Annoncé officiellement le 13 février 2026, par le ministre de la Justice et Garde des Sceaux M. Guillaume Ngefa, en collaboration avec le ministère de la Santé publique, la suspension temporaire de l’incarcération de nouveaux détenus au Centre Pénitentiaire et de Rééducation de Kinshasa (CPRK) communément appelé Prison centrale de Makala, après la confirmation de plusieurs cas de choléra parmi les détenus, est effectivement d’application depuis le week-end passé.
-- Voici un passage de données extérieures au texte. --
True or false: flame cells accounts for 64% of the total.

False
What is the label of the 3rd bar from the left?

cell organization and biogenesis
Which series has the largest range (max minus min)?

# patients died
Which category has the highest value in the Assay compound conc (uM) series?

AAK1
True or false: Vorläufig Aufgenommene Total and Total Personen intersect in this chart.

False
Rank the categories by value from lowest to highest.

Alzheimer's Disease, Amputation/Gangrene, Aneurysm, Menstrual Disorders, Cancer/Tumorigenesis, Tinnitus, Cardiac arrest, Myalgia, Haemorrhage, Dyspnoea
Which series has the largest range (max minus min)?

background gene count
Selon le patron de la Justice en RDC, cette mesure vise à limiter la propagation de la maladie qui a déjà fait 5 décès et de réduire la pression sur les bâtiments déjà saturés.
Située dans la commune de Selembao, à Kinshasa, la prison centrale de Makala est conçue pour accueillir environ 1 500 détenus. Mais elle loge aujourd’hui au moins 11 404 détenus, faisant d’elle l’un des établissements pénitentiaires les plus surpeuplés de la République Démocratique du Congo. Cette surpopulation génère des frais logistiques importants notamment : l’alimentation, la sécurité, les soins médicaux, la maintenance des infrastructures et la gestion du personnel pénitentiaire.
La propagation du choléra, soutenue par la promiscuité, l’insalubrité et l’insuffisance d’accès à l’eau potable, impose l’État congolais la mobilisation des fonds supplémentaires pour la prise en charge médicale des détenus infectés, l’achat de médicaments et de matériel médical, l’approvisionnement en eau potable, le renforcement des équipes médicales et la réhabilitation des installations sanitaires.
Au-delà de l’urgence sanitaire, la situation de Makala souligne les causes structurelles du surpeuplement de la prison.
La suspension des nouvelles admissions apparaît comme une mesure d’urgence, mais elle ne forme pas une solution durable. Mais une réforme globale du système pénitentiaire, englobant la modernisation des bâtiments, l’accélération des procédures judiciaires, pourrait réduire à la longue la pression budgétaire sur l’État congolais. La crise du Centre Pénitentiaire et de Rééducation de Kinshasa (CPRK) prouve que la problématique de la prison n’est pas seulement une problématique de droits humains, mais aussi un enjeu majeur de gouvernance économique et de finances publiques en République démocratique du Congo.